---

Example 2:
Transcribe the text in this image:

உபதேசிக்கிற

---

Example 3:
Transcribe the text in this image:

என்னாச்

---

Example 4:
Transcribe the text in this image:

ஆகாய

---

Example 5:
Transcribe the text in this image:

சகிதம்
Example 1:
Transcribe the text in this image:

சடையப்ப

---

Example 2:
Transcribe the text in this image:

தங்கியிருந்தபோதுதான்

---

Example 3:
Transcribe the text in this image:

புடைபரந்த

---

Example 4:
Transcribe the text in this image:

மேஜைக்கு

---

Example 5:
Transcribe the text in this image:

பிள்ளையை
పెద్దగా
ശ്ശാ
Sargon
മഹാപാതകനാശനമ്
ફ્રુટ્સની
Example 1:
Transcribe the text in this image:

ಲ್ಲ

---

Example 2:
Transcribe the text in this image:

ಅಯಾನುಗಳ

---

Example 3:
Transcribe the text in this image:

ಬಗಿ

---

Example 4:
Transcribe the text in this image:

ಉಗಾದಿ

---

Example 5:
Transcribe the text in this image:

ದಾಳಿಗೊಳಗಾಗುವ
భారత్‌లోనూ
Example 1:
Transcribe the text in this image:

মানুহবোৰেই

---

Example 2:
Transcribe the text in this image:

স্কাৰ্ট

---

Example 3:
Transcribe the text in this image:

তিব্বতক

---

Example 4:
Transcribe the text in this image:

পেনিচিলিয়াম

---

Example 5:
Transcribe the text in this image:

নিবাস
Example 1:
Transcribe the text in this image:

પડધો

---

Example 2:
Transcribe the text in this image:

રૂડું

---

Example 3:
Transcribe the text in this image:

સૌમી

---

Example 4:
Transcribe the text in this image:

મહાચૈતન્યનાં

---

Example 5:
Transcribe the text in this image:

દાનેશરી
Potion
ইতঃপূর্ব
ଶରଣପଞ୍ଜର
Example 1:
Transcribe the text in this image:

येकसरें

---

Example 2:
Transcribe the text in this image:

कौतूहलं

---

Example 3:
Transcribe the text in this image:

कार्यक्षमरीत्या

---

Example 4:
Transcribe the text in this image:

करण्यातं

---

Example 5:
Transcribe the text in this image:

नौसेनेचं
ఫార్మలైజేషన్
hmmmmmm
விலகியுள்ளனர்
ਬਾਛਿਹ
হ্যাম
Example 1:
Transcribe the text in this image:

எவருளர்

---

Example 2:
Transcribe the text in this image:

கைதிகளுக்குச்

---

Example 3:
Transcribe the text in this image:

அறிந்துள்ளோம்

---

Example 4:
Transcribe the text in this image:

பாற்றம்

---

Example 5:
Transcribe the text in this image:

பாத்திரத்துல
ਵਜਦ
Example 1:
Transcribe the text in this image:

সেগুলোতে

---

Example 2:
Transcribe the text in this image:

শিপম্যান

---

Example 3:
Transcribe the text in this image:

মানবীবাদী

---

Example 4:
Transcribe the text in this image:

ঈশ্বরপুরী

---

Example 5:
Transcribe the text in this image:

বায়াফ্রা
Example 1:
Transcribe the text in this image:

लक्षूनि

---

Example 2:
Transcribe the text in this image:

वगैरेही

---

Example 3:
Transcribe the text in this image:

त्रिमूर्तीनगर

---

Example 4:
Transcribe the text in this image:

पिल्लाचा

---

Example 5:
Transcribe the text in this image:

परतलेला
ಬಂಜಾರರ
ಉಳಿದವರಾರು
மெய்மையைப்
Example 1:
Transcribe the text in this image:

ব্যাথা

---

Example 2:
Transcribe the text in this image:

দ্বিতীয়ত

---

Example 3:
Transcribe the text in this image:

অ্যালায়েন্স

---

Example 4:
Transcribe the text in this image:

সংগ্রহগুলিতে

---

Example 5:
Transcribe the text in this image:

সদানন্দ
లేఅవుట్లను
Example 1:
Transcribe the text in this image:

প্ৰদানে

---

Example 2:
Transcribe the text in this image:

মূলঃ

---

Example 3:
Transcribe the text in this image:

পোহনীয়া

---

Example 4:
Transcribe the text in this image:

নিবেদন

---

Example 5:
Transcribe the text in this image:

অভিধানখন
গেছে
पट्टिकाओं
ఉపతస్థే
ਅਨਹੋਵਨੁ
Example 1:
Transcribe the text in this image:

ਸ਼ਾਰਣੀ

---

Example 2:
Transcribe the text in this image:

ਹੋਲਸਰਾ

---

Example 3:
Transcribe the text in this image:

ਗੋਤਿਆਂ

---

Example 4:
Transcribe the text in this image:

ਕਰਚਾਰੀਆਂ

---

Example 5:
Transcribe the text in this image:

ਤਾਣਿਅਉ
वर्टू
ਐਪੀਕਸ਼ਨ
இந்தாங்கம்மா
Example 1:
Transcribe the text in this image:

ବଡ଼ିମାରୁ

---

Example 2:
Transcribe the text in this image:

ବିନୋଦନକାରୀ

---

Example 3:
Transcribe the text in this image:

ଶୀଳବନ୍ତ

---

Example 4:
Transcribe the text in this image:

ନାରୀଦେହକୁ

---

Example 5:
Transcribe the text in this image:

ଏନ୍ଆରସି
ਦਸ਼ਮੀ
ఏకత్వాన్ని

§ **AIM OF THE EXERCISE**: Restate the records above in full, keeping each line exactly as it stands.

§ **WRITTEN RESPONSE**:
---

Example 2:
Transcribe the text in this image:

உபதேசிக்கிற

---

Example 3:
Transcribe the text in this image:

என்னாச்

---

Example 4:
Transcribe the text in this image:

ஆகாய

---

Example 5:
Transcribe the text in this image:

சகிதம்
Example 1:
Transcribe the text in this image:

சடையப்ப

---

Example 2:
Transcribe the text in this image:

தங்கியிருந்தபோதுதான்

---

Example 3:
Transcribe the text in this image:

புடைபரந்த

---

Example 4:
Transcribe the text in this image:

மேஜைக்கு

---

Example 5:
Transcribe the text in this image:

பிள்ளையை
పెద్దగా
ശ്ശാ
Sargon
മഹാപാതകനാശനമ്
ફ્રુટ્સની
Example 1:
Transcribe the text in this image:

ಲ್ಲ

---

Example 2:
Transcribe the text in this image:

ಅಯಾನುಗಳ

---

Example 3:
Transcribe the text in this image:

ಬಗಿ

---

Example 4:
Transcribe the text in this image:

ಉಗಾದಿ

---

Example 5:
Transcribe the text in this image:

ದಾಳಿಗೊಳಗಾಗುವ
భారత్‌లోనూ
Example 1:
Transcribe the text in this image:

মানুহবোৰেই

---

Example 2:
Transcribe the text in this image:

স্কাৰ্ট

---

Example 3:
Transcribe the text in this image:

তিব্বতক

---

Example 4:
Transcribe the text in this image:

পেনিচিলিয়াম

---

Example 5:
Transcribe the text in this image:

নিবাস
Example 1:
Transcribe the text in this image:

પડધો

---

Example 2:
Transcribe the text in this image:

રૂડું

---

Example 3:
Transcribe the text in this image:

સૌમી

---

Example 4:
Transcribe the text in this image:

મહાચૈતન્યનાં

---

Example 5:
Transcribe the text in this image:

દાનેશરી
Potion
ইতঃপূর্ব
ଶରଣପଞ୍ଜର
Example 1:
Transcribe the text in this image:

येकसरें

---

Example 2:
Transcribe the text in this image:

कौतूहलं

---

Example 3:
Transcribe the text in this image:

कार्यक्षमरीत्या

---

Example 4:
Transcribe the text in this image:

करण्यातं

---

Example 5:
Transcribe the text in this image:

नौसेनेचं
ఫార్మలైజేషన్
hmmmmmm
விலகியுள்ளனர்
ਬਾਛਿਹ
হ্যাম
Example 1:
Transcribe the text in this image:

எவருளர்

---

Example 2:
Transcribe the text in this image:

கைதிகளுக்குச்

---

Example 3:
Transcribe the text in this image:

அறிந்துள்ளோம்

---

Example 4:
Transcribe the text in this image:

பாற்றம்

---

Example 5:
Transcribe the text in this image:

பாத்திரத்துல
ਵਜਦ
Example 1:
Transcribe the text in this image:

সেগুলোতে

---

Example 2:
Transcribe the text in this image:

শিপম্যান

---

Example 3:
Transcribe the text in this image:

মানবীবাদী

---

Example 4:
Transcribe the text in this image:

ঈশ্বরপুরী

---

Example 5:
Transcribe the text in this image:

বায়াফ্রা
Example 1:
Transcribe the text in this image:

लक्षूनि

---

Example 2:
Transcribe the text in this image:

वगैरेही

---

Example 3:
Transcribe the text in this image:

त्रिमूर्तीनगर

---

Example 4:
Transcribe the text in this image:

पिल्लाचा

---

Example 5:
Transcribe the text in this image:

परतलेला
ಬಂಜಾರರ
ಉಳಿದವರಾರು
மெய்மையைப்
Example 1:
Transcribe the text in this image:

ব্যাথা

---

Example 2:
Transcribe the text in this image:

দ্বিতীয়ত

---

Example 3:
Transcribe the text in this image:

অ্যালায়েন্স

---

Example 4:
Transcribe the text in this image:

সংগ্রহগুলিতে

---

Example 5:
Transcribe the text in this image:

সদানন্দ
లేఅవుట్లను
Example 1:
Transcribe the text in this image:

প্ৰদানে

---

Example 2:
Transcribe the text in this image:

মূলঃ

---

Example 3:
Transcribe the text in this image:

পোহনীয়া

---

Example 4:
Transcribe the text in this image:

নিবেদন

---

Example 5:
Transcribe the text in this image:

অভিধানখন
গেছে
पट्टिकाओं
ఉపతస్థే
ਅਨਹੋਵਨੁ
Example 1:
Transcribe the text in this image:

ਸ਼ਾਰਣੀ

---

Example 2:
Transcribe the text in this image:

ਹੋਲਸਰਾ

---

Example 3:
Transcribe the text in this image:

ਗੋਤਿਆਂ

---

Example 4:
Transcribe the text in this image:

ਕਰਚਾਰੀਆਂ

---

Example 5:
Transcribe the text in this image:

ਤਾਣਿਅਉ
वर्टू
ਐਪੀਕਸ਼ਨ
இந்தாங்கம்மா
Example 1:
Transcribe the text in this image:

ବଡ଼ିମାରୁ

---

Example 2:
Transcribe the text in this image:

ବିନୋଦନକାରୀ

---

Example 3:
Transcribe the text in this image:

ଶୀଳବନ୍ତ

---

Example 4:
Transcribe the text in this image:

ନାରୀଦେହକୁ

---

Example 5:
Transcribe the text in this image:

ଏନ୍ଆରସି
ਦਸ਼ਮੀ
ఏకత్వాన్ని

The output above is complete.